START Input
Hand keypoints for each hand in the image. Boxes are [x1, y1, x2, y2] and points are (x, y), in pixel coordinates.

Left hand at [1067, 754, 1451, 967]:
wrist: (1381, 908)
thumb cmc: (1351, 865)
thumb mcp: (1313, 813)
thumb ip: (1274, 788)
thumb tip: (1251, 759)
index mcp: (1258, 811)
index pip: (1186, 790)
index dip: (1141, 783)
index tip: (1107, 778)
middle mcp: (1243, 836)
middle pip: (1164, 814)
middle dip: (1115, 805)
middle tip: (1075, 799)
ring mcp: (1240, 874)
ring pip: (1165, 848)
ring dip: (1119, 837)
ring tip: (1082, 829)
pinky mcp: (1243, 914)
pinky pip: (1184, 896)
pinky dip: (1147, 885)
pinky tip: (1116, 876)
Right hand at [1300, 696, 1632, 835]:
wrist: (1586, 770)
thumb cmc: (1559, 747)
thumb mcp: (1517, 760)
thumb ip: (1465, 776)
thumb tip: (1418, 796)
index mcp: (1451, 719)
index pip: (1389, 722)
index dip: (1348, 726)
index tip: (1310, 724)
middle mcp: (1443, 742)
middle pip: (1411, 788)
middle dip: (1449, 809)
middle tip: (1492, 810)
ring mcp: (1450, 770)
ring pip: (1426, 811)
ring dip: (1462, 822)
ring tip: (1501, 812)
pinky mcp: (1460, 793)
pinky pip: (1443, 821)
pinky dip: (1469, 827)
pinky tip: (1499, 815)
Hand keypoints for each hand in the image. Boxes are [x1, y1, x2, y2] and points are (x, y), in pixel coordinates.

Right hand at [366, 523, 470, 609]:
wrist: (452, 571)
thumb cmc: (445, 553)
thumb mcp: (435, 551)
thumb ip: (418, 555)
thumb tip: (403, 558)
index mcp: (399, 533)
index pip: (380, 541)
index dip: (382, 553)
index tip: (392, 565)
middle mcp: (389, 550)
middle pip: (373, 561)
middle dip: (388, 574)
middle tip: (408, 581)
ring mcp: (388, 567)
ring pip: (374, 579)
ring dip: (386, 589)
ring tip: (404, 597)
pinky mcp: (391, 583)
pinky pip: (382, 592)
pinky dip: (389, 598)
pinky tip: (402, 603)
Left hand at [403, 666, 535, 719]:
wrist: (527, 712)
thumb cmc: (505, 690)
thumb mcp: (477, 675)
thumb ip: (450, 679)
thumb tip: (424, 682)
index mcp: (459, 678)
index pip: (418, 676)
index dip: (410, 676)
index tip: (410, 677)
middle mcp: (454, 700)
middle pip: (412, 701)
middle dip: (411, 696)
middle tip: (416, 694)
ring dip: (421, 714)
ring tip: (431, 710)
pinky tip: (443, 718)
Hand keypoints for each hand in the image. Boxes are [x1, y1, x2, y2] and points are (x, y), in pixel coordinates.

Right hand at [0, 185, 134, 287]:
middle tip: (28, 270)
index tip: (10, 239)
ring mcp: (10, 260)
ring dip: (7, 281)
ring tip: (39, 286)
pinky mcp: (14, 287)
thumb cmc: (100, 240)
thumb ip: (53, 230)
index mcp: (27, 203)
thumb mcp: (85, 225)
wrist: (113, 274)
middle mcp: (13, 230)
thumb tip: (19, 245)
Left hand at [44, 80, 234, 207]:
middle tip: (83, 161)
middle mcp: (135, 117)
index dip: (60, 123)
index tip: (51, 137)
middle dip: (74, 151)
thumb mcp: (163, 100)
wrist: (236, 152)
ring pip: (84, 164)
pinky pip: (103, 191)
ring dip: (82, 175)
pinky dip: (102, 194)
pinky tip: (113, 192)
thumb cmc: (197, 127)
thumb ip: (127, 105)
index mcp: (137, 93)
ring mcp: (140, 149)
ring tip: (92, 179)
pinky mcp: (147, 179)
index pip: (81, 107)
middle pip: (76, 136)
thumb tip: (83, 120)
END Input
▶ Task statement: Type out the entries once more, precisely.

▶ Reply:
Hand keypoints for each hand in the image. Boxes are [x1, y1, x2, y2] and points are (x, y), in pixel coordinates.

Left hand at [1067, 754, 1451, 967]:
wrist: (1381, 908)
thumb cmc: (1351, 865)
thumb mcp: (1313, 813)
thumb ip: (1274, 788)
thumb tip: (1251, 759)
index mcp: (1258, 811)
index pip: (1186, 790)
index dip: (1141, 783)
index tip: (1107, 778)
middle mcp: (1243, 836)
middle pip: (1164, 814)
middle dip: (1115, 805)
middle tip: (1075, 799)
ring mcp: (1240, 874)
ring pip: (1165, 848)
ring dip: (1119, 837)
ring tip: (1082, 829)
pinky mcp: (1243, 914)
pinky pip: (1184, 896)
pinky dip: (1147, 885)
pinky tip: (1116, 876)
Right hand at [1300, 696, 1632, 835]:
wrist: (1586, 770)
thumb cmc: (1559, 747)
thumb mcp: (1517, 760)
thumb ip: (1465, 776)
thumb tip: (1418, 796)
index mcp: (1451, 719)
index pip: (1389, 722)
index dip: (1348, 726)
index tip: (1310, 724)
middle mcp: (1443, 742)
middle pip: (1411, 788)
middle dip: (1449, 809)
middle tip: (1492, 810)
ring mcp: (1450, 770)
ring pip: (1426, 811)
ring dip: (1462, 822)
ring tip: (1501, 812)
pinky mcp: (1460, 793)
pinky pip: (1443, 821)
pinky dip: (1469, 827)
pinky tip: (1499, 815)
Hand keypoints for each hand in the image. Boxes are [x1, y1, x2, y2] and points are (x, y), in pixel coordinates.

Right hand at [366, 523, 470, 609]:
wrist: (452, 571)
thumb cmc: (445, 553)
thumb mcp: (435, 551)
thumb ip: (418, 555)
thumb tip: (403, 558)
index mcp: (399, 533)
index pip: (380, 541)
index dip: (382, 553)
index tip: (392, 565)
middle mcp: (389, 550)
middle pip: (373, 561)
middle dip: (388, 574)
middle tip: (408, 581)
ring mcp: (388, 567)
ring pip: (374, 579)
ring dip: (386, 589)
ring tip: (404, 597)
pinky mcp: (391, 583)
pinky pip: (382, 592)
pinky dip: (389, 598)
pinky tip: (402, 603)
Left hand at [403, 666, 535, 719]:
wrist: (527, 712)
thumb cmc: (505, 690)
thumb mcp: (477, 675)
thumb ip: (450, 679)
thumb tip: (424, 682)
index mcp: (459, 678)
index pip: (418, 676)
index dip: (410, 676)
index tip: (410, 677)
middle mcp: (454, 700)
middle pip: (412, 701)
middle dip: (411, 696)
middle tip: (416, 694)
ring dip: (421, 714)
ring tip: (431, 710)
pinky tip: (443, 718)
Hand keypoints for each hand in the image. Boxes are [x1, y1, x2, y2] and points are (x, y), in pixel coordinates.

Right hand at [0, 185, 134, 287]:
middle tip: (28, 270)
index tip: (10, 239)
ring mcp: (10, 260)
ring dip: (7, 281)
ring tip: (39, 286)
pinky mcp: (14, 287)
thumb cmc: (100, 240)
thumb ip: (53, 230)
index mcp: (27, 203)
thumb mcp: (85, 225)
wrist: (113, 274)
middle mcp: (13, 230)
thumb tip: (19, 245)
Left hand at [44, 80, 234, 207]:
middle tip: (83, 161)
middle mcp: (135, 117)
index dip: (60, 123)
index tip: (51, 137)
middle dip: (74, 151)
thumb mcp: (163, 100)
wrist: (236, 152)
ring pip: (84, 164)
pinky pip: (103, 191)
ring dip: (82, 175)
pinky dip: (102, 194)
pinky tip: (113, 192)
thumb cmc: (197, 127)
thumb ip: (127, 105)
index mcp: (137, 93)
ring mcp: (140, 149)
ring tip: (92, 179)
pinky mcp: (147, 179)
index pip: (81, 107)
middle pip: (76, 136)
thumb tip: (83, 120)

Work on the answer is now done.